## Work to be completed:
Set out every line of the entries below as a JSON list of strings, one string per line, with blank lines dropped. Leave out the pictures.

## Exercise inputs:
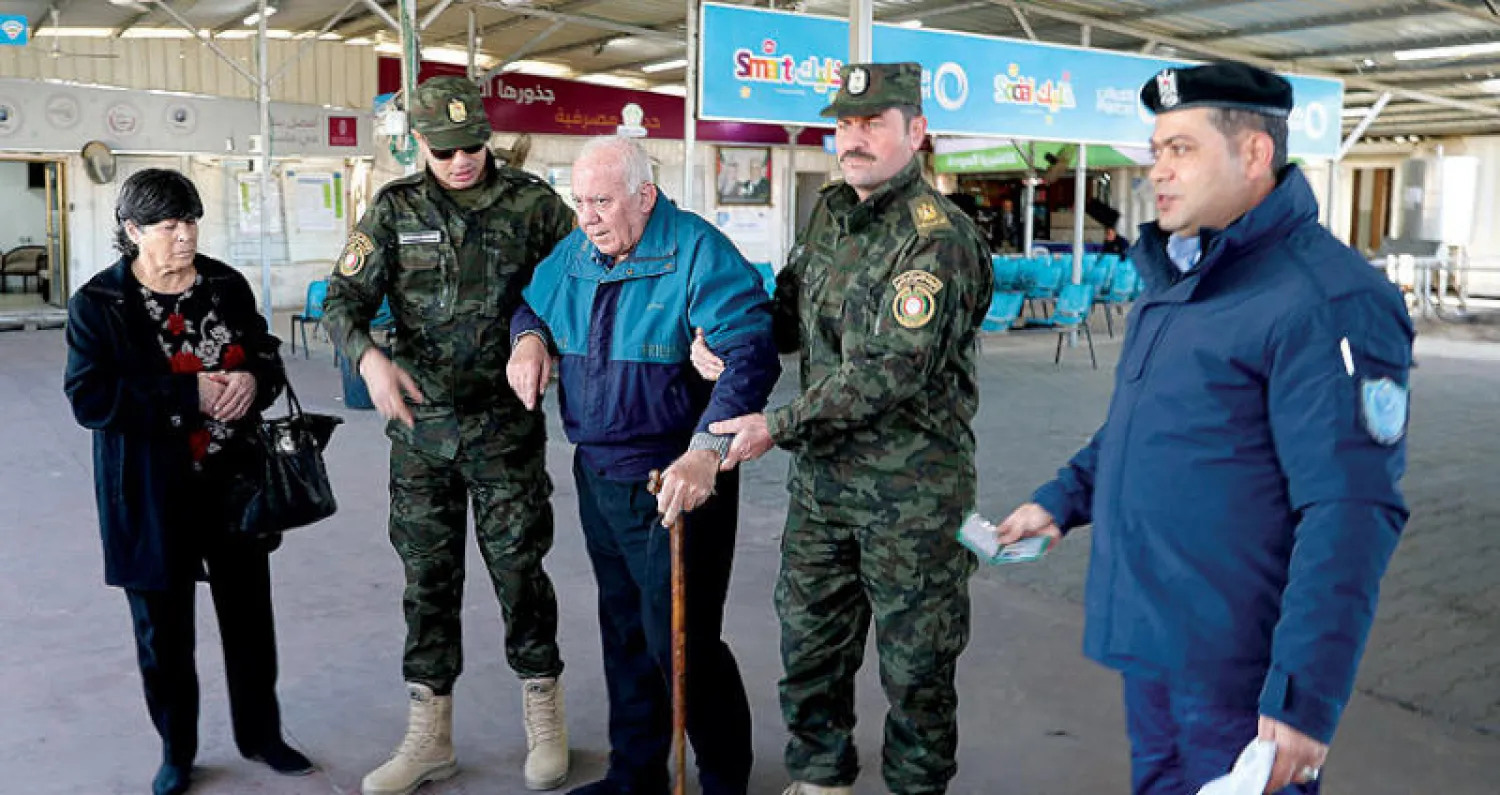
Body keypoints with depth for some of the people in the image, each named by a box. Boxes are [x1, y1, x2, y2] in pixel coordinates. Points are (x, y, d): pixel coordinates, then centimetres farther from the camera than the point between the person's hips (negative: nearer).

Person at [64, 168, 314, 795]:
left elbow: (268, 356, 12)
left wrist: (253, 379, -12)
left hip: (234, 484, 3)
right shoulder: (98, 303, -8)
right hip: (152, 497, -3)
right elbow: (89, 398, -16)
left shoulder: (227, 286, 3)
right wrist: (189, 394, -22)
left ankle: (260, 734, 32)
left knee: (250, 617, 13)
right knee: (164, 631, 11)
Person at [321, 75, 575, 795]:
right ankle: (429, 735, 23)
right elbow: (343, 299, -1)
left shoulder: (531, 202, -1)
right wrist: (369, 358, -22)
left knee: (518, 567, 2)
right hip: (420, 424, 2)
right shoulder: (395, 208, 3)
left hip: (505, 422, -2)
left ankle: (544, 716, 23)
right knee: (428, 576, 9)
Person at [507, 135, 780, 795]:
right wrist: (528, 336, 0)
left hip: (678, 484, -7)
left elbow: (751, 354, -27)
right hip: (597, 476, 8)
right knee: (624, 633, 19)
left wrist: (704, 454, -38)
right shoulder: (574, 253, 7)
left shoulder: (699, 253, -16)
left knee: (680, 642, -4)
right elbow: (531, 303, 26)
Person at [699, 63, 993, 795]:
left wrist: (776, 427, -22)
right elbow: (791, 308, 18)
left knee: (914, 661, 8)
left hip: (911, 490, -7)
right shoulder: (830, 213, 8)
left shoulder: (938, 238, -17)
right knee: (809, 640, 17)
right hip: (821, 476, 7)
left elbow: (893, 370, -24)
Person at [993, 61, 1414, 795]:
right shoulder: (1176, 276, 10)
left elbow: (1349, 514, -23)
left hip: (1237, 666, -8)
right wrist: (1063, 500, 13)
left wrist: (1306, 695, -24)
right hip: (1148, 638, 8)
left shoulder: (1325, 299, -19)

## Final answer:
[
  "Body keypoints with depth for some of the people in the image, each named by a box. Boxes are [x1, y1, x2, y2] in pixel coordinates. Points are (x, y, d): pixel coordinates, then centimetres farther from the camera than the point between the person's hips (negative: nearer).",
  "Person at [64, 168, 314, 795]:",
  "left elbow: (268, 356, 12)",
  "left wrist: (253, 379, -12)",
  "left hip: (234, 484, 3)",
  "right shoulder: (98, 303, -8)",
  "right hip: (152, 497, -3)",
  "right elbow: (89, 398, -16)",
  "left shoulder: (227, 286, 3)",
  "right wrist: (189, 394, -22)",
  "left ankle: (260, 734, 32)",
  "left knee: (250, 617, 13)",
  "right knee: (164, 631, 11)",
  "Person at [321, 75, 575, 795]:",
  "right ankle: (429, 735, 23)",
  "right elbow: (343, 299, -1)",
  "left shoulder: (531, 202, -1)",
  "right wrist: (369, 358, -22)",
  "left knee: (518, 567, 2)",
  "right hip: (420, 424, 2)",
  "right shoulder: (395, 208, 3)",
  "left hip: (505, 422, -2)",
  "left ankle: (544, 716, 23)",
  "right knee: (428, 576, 9)",
  "Person at [507, 135, 780, 795]:",
  "right wrist: (528, 336, 0)",
  "left hip: (678, 484, -7)",
  "left elbow: (751, 354, -27)",
  "right hip: (597, 476, 8)",
  "right knee: (624, 633, 19)",
  "left wrist: (704, 454, -38)",
  "right shoulder: (574, 253, 7)",
  "left shoulder: (699, 253, -16)",
  "left knee: (680, 642, -4)",
  "right elbow: (531, 303, 26)",
  "Person at [699, 63, 993, 795]:",
  "left wrist: (776, 427, -22)",
  "right elbow: (791, 308, 18)",
  "left knee: (914, 661, 8)",
  "left hip: (911, 490, -7)",
  "right shoulder: (830, 213, 8)",
  "left shoulder: (938, 238, -17)",
  "right knee: (809, 640, 17)",
  "right hip: (821, 476, 7)",
  "left elbow: (893, 370, -24)",
  "Person at [993, 61, 1414, 795]:",
  "right shoulder: (1176, 276, 10)",
  "left elbow: (1349, 514, -23)",
  "left hip: (1237, 666, -8)",
  "right wrist: (1063, 500, 13)",
  "left wrist: (1306, 695, -24)",
  "right hip: (1148, 638, 8)",
  "left shoulder: (1325, 299, -19)"
]